◆ AIM OF THE TASK: Using the records below, write out again exactly the lines that begin at the line containing "ど。今から3年前に、虫の知らせ、っていうか、父、" and end at the line containing "買って、そこからもうとにかく毎日この８０００歩20", and no other lines.

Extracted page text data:

* * * * * * * * *

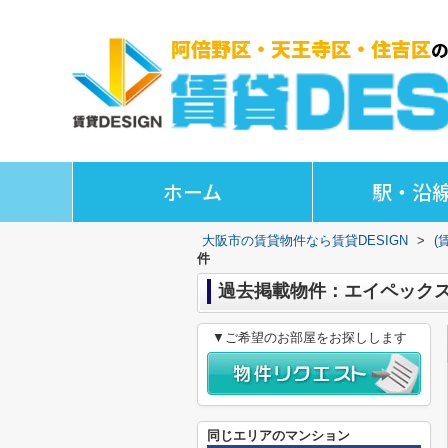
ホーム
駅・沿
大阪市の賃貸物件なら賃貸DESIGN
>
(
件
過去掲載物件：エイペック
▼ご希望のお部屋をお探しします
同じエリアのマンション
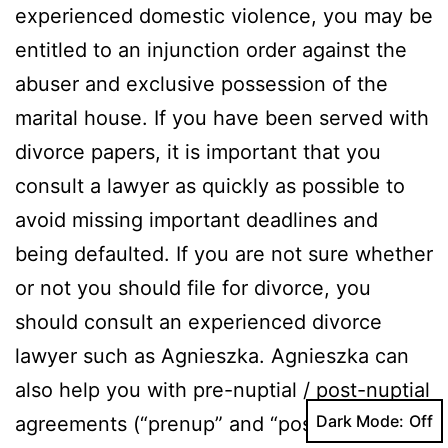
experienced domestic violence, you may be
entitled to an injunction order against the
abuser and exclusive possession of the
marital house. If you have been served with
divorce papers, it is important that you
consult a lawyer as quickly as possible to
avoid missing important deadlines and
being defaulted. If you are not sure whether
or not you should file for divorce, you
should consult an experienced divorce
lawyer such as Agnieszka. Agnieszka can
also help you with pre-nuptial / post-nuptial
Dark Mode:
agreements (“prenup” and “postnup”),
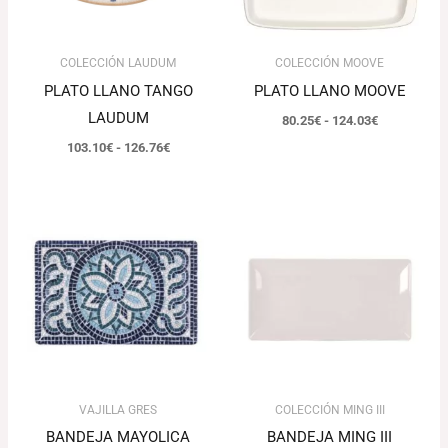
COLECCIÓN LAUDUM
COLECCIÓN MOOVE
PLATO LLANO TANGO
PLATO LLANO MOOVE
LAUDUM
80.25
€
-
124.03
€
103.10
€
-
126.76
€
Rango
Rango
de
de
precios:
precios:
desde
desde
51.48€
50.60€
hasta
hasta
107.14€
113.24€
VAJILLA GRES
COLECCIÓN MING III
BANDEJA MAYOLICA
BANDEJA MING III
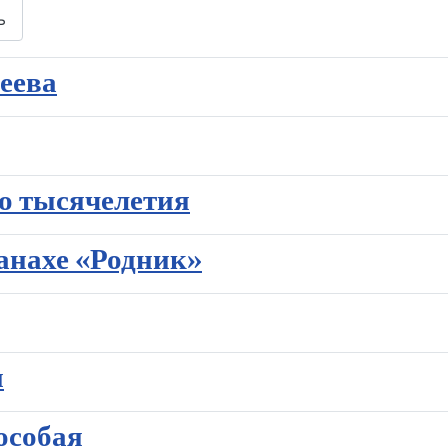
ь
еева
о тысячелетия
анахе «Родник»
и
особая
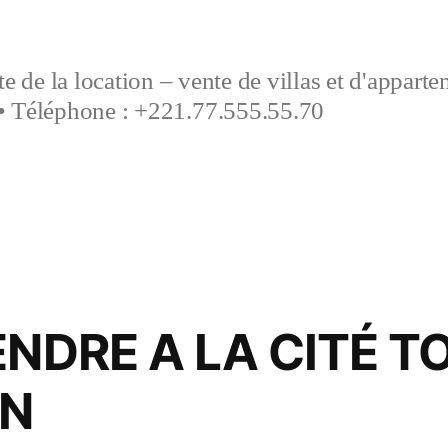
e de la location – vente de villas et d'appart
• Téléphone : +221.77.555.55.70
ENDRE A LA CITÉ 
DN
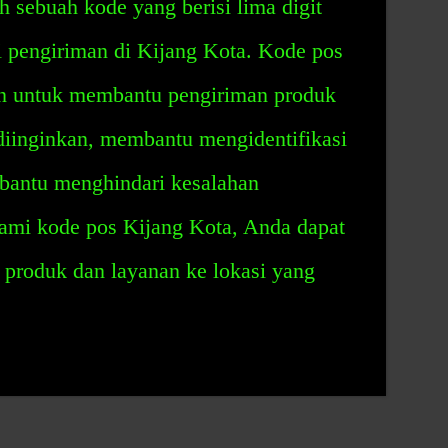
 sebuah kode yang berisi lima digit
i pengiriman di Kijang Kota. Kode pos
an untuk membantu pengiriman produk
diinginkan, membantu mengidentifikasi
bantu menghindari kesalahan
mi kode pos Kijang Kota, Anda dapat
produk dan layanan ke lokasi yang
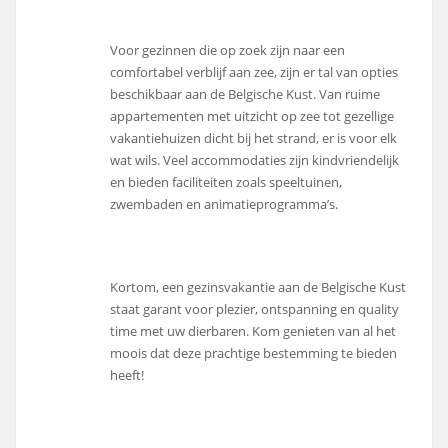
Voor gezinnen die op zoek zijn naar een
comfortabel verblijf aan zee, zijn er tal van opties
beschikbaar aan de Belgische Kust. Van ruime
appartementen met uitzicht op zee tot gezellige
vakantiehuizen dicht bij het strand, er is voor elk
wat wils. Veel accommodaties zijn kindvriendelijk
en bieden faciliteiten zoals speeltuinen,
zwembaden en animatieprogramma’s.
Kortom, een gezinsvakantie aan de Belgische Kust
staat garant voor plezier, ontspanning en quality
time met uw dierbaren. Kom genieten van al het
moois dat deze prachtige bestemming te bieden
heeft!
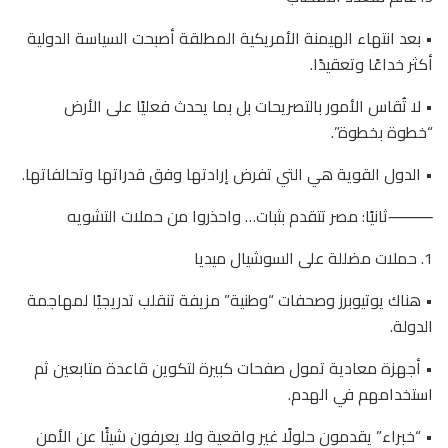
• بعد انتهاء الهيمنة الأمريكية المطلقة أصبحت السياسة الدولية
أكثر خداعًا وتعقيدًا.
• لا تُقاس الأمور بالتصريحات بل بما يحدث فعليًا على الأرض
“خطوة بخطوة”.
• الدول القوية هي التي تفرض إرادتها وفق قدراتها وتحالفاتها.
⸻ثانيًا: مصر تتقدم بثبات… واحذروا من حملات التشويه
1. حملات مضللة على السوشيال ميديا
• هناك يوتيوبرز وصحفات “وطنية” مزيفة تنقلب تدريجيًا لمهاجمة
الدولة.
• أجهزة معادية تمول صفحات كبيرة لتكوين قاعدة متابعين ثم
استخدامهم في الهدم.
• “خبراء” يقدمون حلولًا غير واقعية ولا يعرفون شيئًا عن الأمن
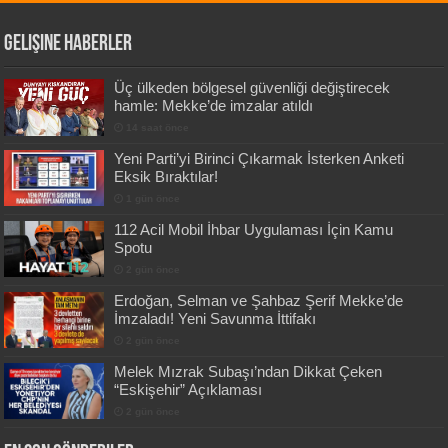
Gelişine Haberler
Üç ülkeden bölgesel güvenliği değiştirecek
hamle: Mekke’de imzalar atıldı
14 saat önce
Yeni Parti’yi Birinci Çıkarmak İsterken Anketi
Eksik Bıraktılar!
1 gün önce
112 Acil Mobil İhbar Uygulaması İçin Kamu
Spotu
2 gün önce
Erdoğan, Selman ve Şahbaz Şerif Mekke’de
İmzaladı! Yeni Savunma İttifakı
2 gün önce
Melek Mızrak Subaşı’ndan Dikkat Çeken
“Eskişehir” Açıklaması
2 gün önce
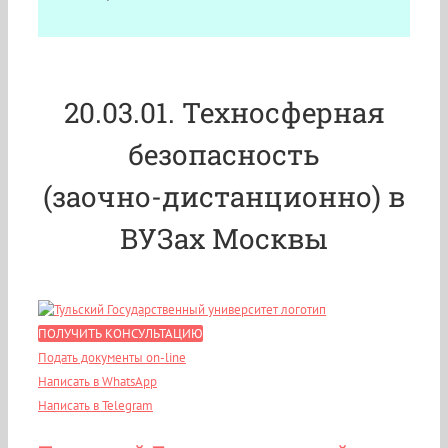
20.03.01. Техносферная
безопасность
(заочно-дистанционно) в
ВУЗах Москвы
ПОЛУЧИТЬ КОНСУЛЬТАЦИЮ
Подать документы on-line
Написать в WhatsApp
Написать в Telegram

* * * * * * * * *

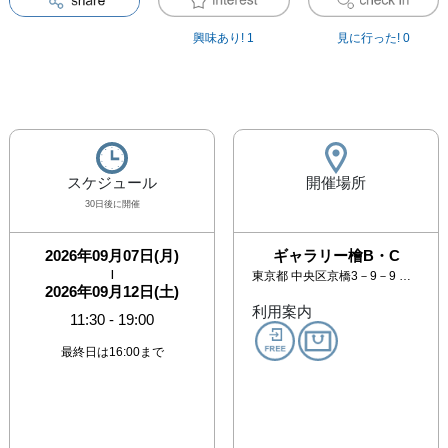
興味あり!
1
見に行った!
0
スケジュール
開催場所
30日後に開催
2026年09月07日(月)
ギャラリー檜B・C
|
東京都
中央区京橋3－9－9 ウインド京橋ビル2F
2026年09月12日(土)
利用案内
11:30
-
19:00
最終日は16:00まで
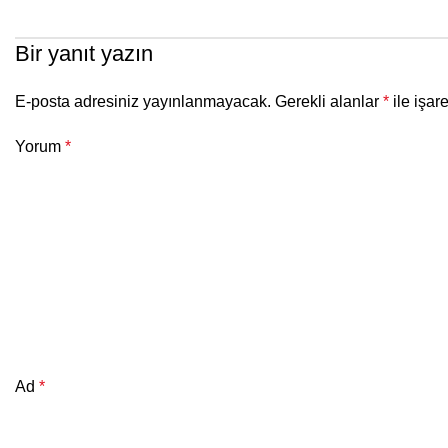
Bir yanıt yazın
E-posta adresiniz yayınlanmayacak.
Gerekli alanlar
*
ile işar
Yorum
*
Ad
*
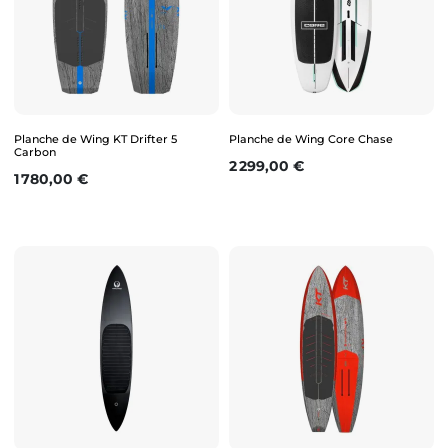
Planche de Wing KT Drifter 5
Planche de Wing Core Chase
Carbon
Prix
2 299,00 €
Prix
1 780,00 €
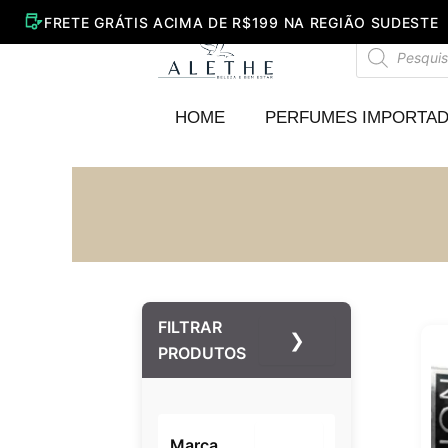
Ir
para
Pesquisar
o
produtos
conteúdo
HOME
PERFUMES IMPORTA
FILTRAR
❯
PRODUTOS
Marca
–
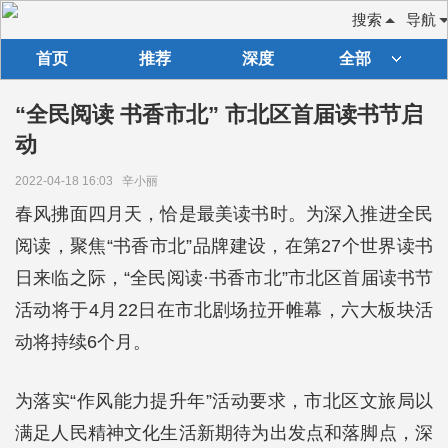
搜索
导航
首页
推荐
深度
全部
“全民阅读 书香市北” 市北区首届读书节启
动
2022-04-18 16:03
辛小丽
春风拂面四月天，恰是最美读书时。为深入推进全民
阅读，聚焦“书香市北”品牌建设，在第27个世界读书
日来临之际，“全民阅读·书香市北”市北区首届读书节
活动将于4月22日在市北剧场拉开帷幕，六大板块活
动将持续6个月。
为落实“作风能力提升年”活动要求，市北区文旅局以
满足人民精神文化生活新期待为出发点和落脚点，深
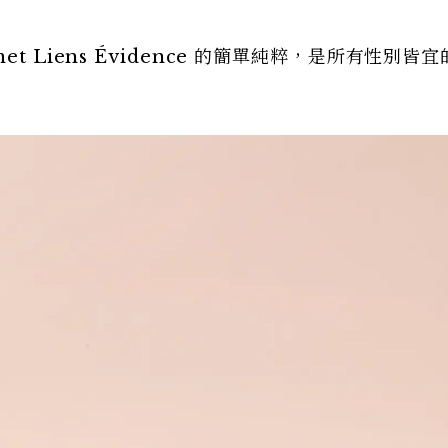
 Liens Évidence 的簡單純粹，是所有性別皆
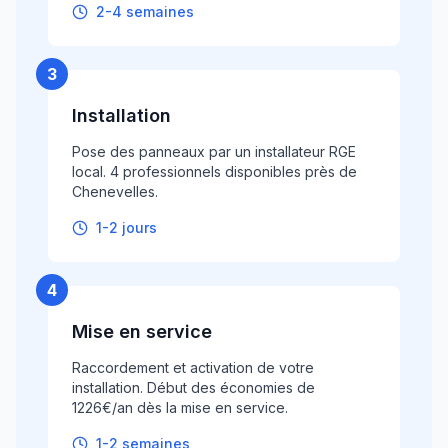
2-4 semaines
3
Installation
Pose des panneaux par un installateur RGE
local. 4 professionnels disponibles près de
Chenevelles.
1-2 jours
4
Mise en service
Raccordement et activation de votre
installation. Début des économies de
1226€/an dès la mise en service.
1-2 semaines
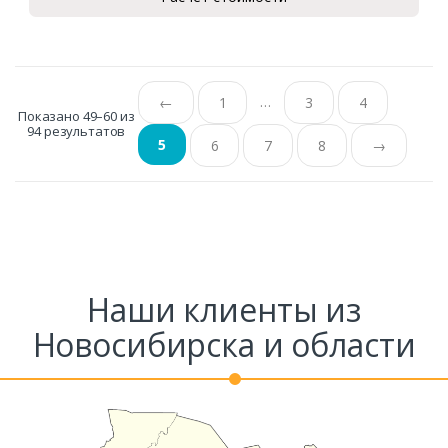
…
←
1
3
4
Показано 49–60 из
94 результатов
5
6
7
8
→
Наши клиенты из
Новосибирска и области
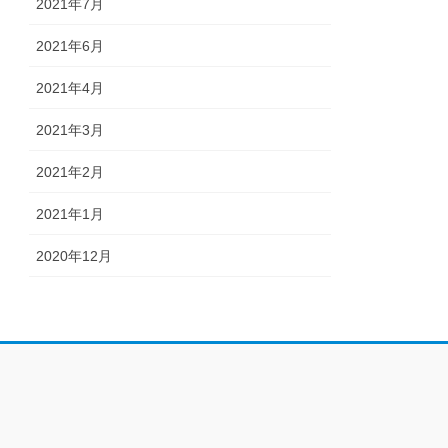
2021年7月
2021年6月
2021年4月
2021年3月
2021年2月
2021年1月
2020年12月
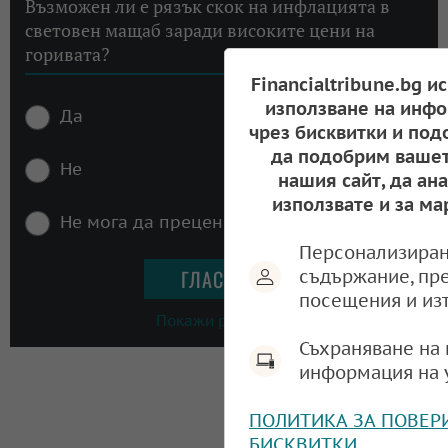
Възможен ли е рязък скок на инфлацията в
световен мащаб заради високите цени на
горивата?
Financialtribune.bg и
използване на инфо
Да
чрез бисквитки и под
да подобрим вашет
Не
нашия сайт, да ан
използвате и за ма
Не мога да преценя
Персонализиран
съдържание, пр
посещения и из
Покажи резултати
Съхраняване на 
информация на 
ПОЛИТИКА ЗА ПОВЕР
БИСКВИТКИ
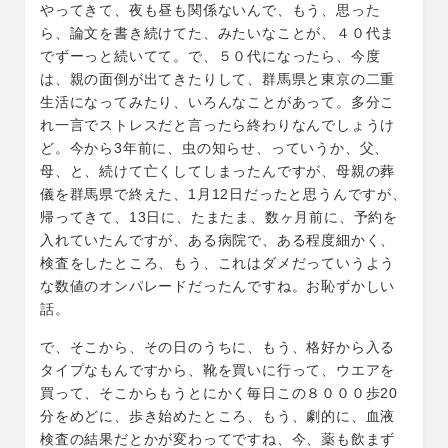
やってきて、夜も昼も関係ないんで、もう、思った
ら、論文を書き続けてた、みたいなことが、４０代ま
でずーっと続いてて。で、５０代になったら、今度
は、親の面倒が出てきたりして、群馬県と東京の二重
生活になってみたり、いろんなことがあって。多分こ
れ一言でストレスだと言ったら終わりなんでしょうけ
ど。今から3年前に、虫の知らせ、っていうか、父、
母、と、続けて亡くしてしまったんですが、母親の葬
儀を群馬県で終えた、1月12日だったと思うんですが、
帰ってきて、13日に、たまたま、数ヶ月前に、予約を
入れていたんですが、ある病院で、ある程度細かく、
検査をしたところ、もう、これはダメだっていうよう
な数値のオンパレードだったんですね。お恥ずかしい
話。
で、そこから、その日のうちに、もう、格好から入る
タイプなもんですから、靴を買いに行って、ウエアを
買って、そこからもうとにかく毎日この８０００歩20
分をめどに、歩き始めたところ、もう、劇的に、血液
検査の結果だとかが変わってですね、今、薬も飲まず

* * * * * * * * *

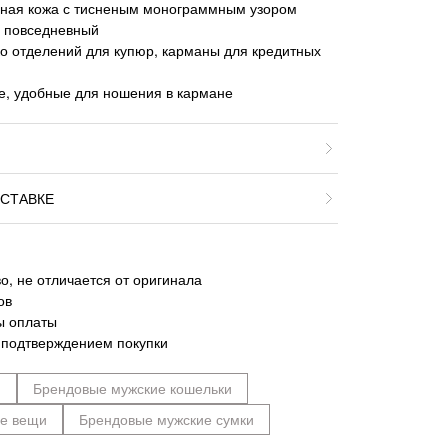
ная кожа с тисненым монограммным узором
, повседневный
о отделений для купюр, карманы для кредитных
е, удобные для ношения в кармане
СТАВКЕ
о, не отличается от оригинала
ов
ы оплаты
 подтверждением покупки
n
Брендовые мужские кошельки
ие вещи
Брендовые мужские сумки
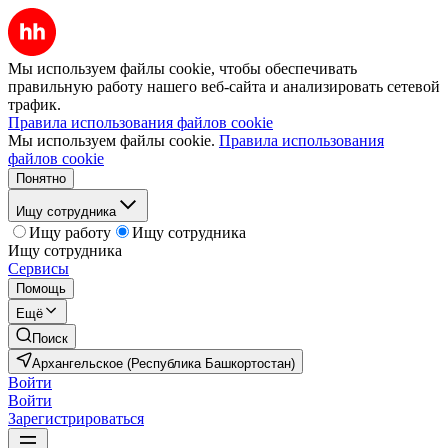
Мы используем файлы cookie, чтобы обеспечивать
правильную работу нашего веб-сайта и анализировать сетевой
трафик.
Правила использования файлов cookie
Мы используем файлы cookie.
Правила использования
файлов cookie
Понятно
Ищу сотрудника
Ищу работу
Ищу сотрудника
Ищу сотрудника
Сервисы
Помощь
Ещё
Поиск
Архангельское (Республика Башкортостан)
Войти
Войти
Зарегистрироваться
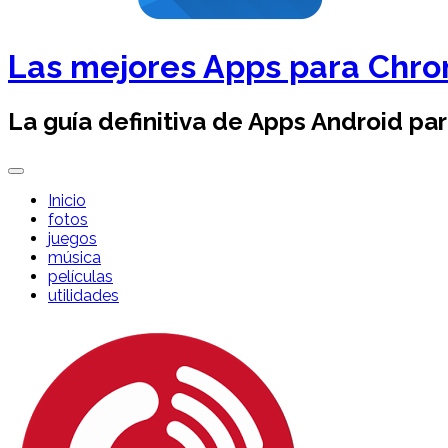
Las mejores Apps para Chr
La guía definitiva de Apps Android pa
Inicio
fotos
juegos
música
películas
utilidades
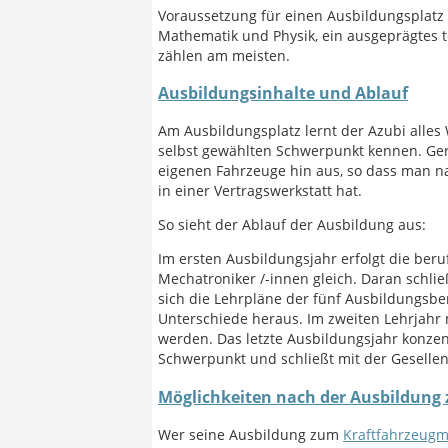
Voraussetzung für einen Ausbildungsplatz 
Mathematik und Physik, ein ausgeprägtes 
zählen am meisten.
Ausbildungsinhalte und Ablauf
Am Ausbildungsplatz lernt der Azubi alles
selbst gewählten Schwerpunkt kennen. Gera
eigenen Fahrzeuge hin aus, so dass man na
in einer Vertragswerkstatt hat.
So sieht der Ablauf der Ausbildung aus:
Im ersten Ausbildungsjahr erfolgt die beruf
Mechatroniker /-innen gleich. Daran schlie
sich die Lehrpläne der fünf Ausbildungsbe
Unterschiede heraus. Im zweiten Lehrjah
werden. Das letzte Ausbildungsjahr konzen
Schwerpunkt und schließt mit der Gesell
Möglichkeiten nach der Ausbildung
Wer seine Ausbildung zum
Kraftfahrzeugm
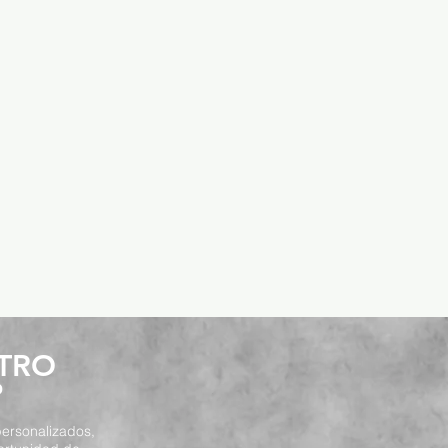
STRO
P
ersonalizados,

* * * * * * * * *

◆ EXPECTED OUTPUT:
ど。今から3年前に、虫の知らせ、っていうか、父、
母、と、続けて亡くしてしまったんですが、母親の葬
儀を群馬県で終えた、1月12日だったと思うんですが、
帰ってきて、13日に、たまたま、数ヶ月前に、予約を
入れていたんですが、ある病院で、ある程度細かく、
検査をしたところ、もう、これはダメだっていうよう
な数値のオンパレードだったんですね。お恥ずかしい
話。
で、そこから、その日のうちに、もう、格好から入る
タイプなもんですから、靴を買いに行って、ウエアを
買って、そこからもうとにかく毎日この８０００歩20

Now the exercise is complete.